### What to work on
Reproduce every text line in the rows below character for character, keeping their order. Leave out the pictures.

[Start Material provided]

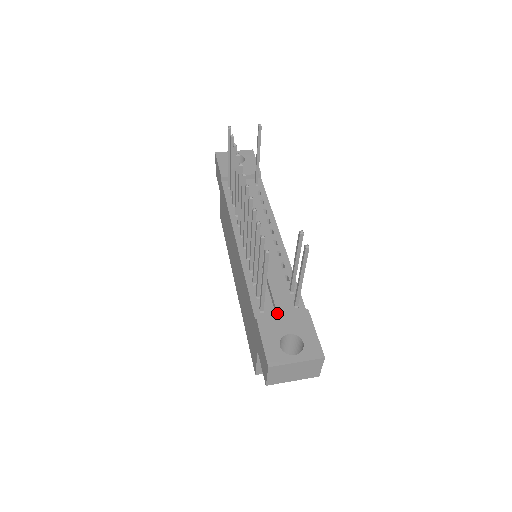
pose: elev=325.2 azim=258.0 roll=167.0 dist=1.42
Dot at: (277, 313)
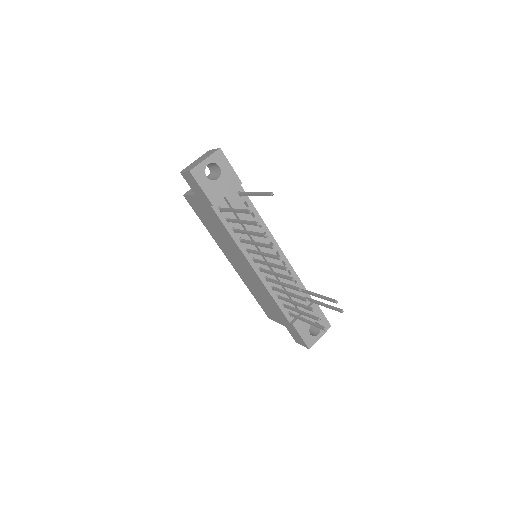
Dot at: (302, 315)
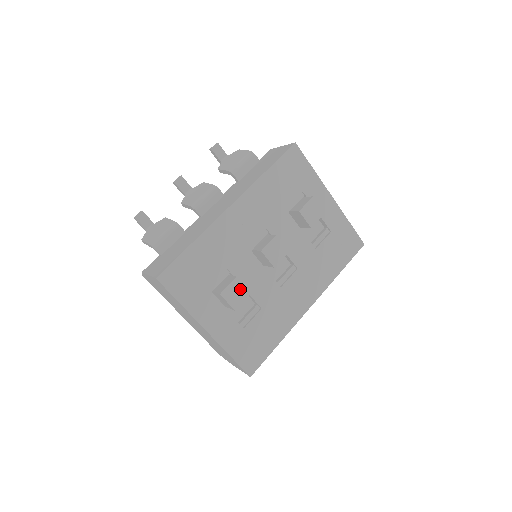
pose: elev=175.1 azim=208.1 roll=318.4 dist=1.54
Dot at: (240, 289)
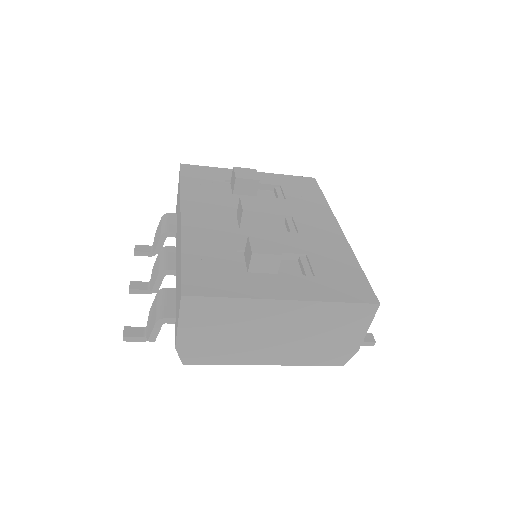
Dot at: (264, 240)
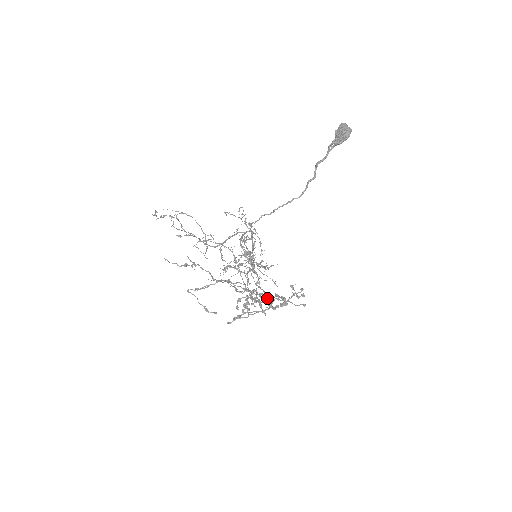
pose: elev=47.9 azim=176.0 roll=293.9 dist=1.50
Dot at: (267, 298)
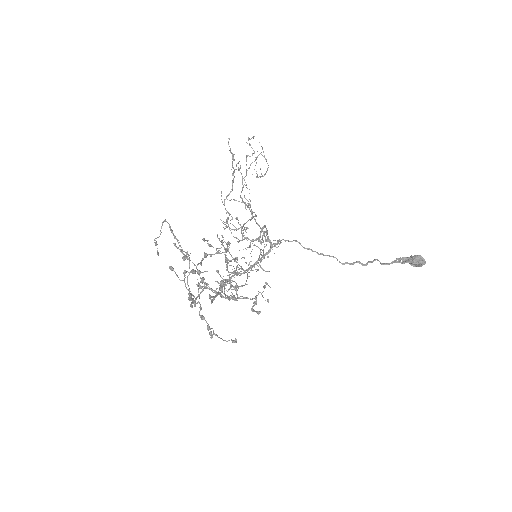
Dot at: occluded
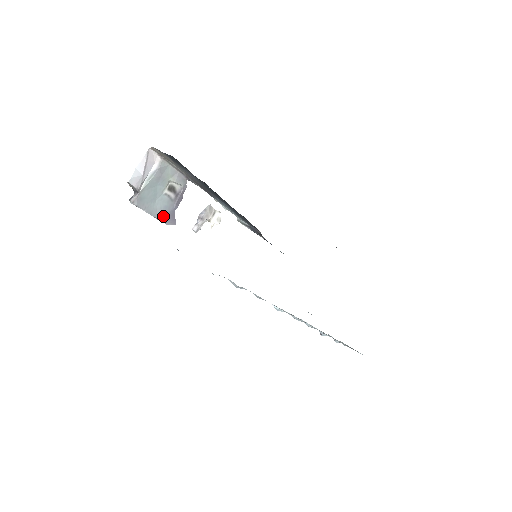
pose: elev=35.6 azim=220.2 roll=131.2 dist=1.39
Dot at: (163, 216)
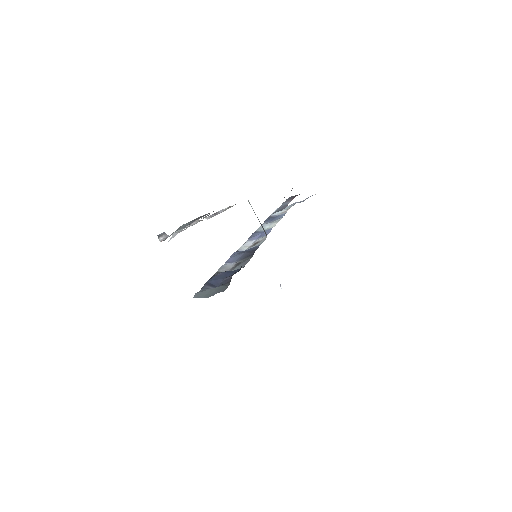
Dot at: occluded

[End Material provided]

### Solved exercise
pose: elev=325.2 azim=258.0 roll=167.0 dist=1.42
Dot at: (277, 313)
Dot at: (302, 315)
pose: elev=175.1 azim=208.1 roll=318.4 dist=1.54
Dot at: (240, 289)
Dot at: (264, 240)
pose: elev=47.9 azim=176.0 roll=293.9 dist=1.50
Dot at: (267, 298)
Dot at: occluded
pose: elev=35.6 azim=220.2 roll=131.2 dist=1.39
Dot at: (163, 216)
Dot at: occluded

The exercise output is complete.